On 4/16/24 4:53 PM, Paolo Bonzini wrote:
On 4/16/24 22:47, Boris Ostrovsky wrote:
When a processor is running in SMM and receives INIT message the
interrupt
is left pending until SMM is exited. On the other hand, SIPI, which
typically follows INIT, is discarded. This presents a problem since
sender
has no way of knowing that its SIPI has been dropped, which results in
processor failing to come up.
Keeping the SIPI pending avoids this scenario.
This is incorrect - it's yet another ugly legacy facet of x86, but we
have to live with it.
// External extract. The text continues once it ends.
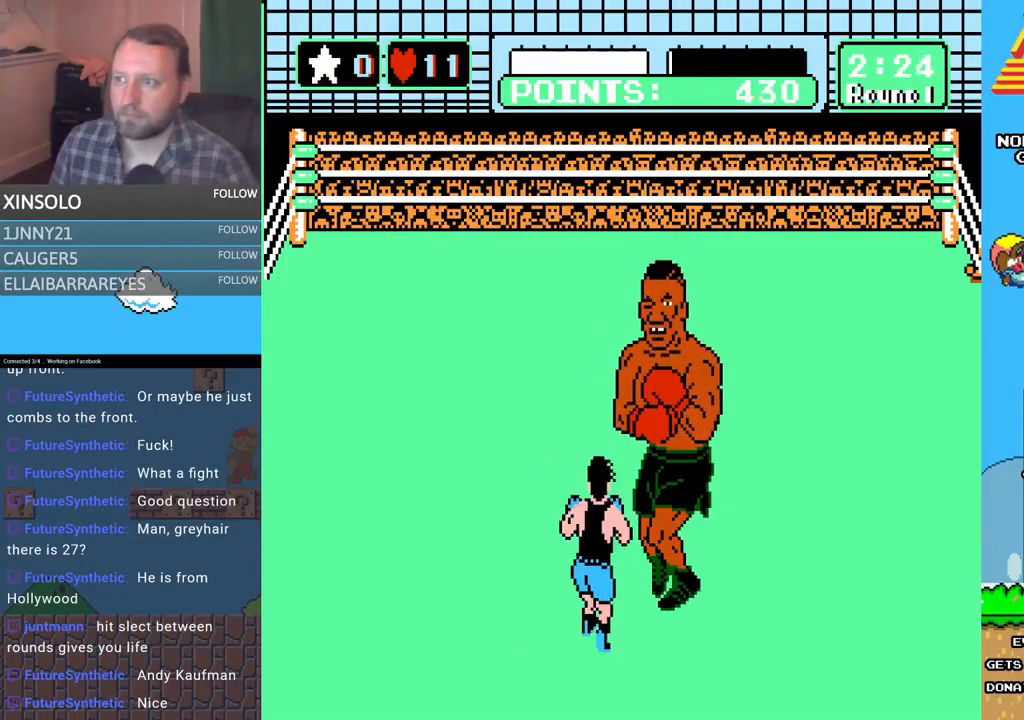
{"buttons": [], "events": [[33, "DPAD_LEFT", "up"]]}
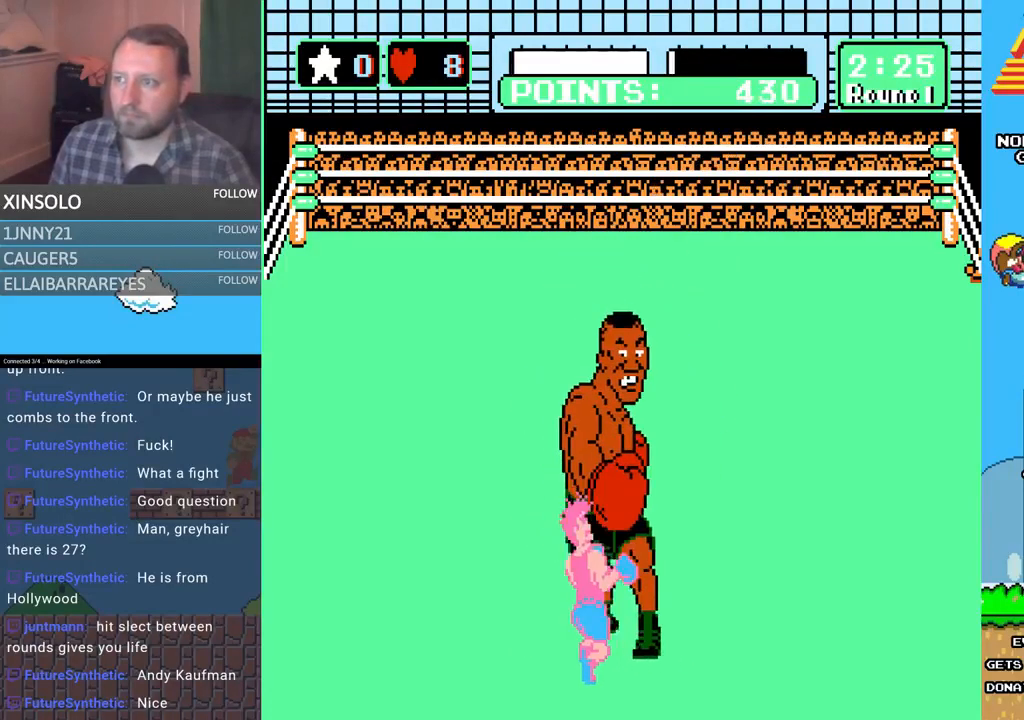
{"buttons": [], "events": [[33, "DPAD_UP", "down"], [100, "A", "down"], [100, "DPAD_RIGHT", "down"], [200, "DPAD_RIGHT", "up"], [300, "A", "up"], [300, "DPAD_UP", "up"]]}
SIPI is discarded because the code is supposed
to retry it if needed ("INIT-SIPI-SIPI").
I couldn't find in the SDM/APM a definitive statement about whether SIPI
is supposed to be dropped.
The sender should set a flag as early as possible in the SIPI code so
that it's clear that it was not received; and an extra SIPI is not a
problem, it will be ignored anyway and will not cause trouble if
there's a race.
What is the reproducer for this?
Hotplugging/unplugging cpus in a loop, especially if you oversubscribe
the guest, will get you there in 10-15 minutes.
Typically (although I think not always) this is happening when OVMF if
trying to rendezvous and a processor is missing and is sent an extra SMI.
-boris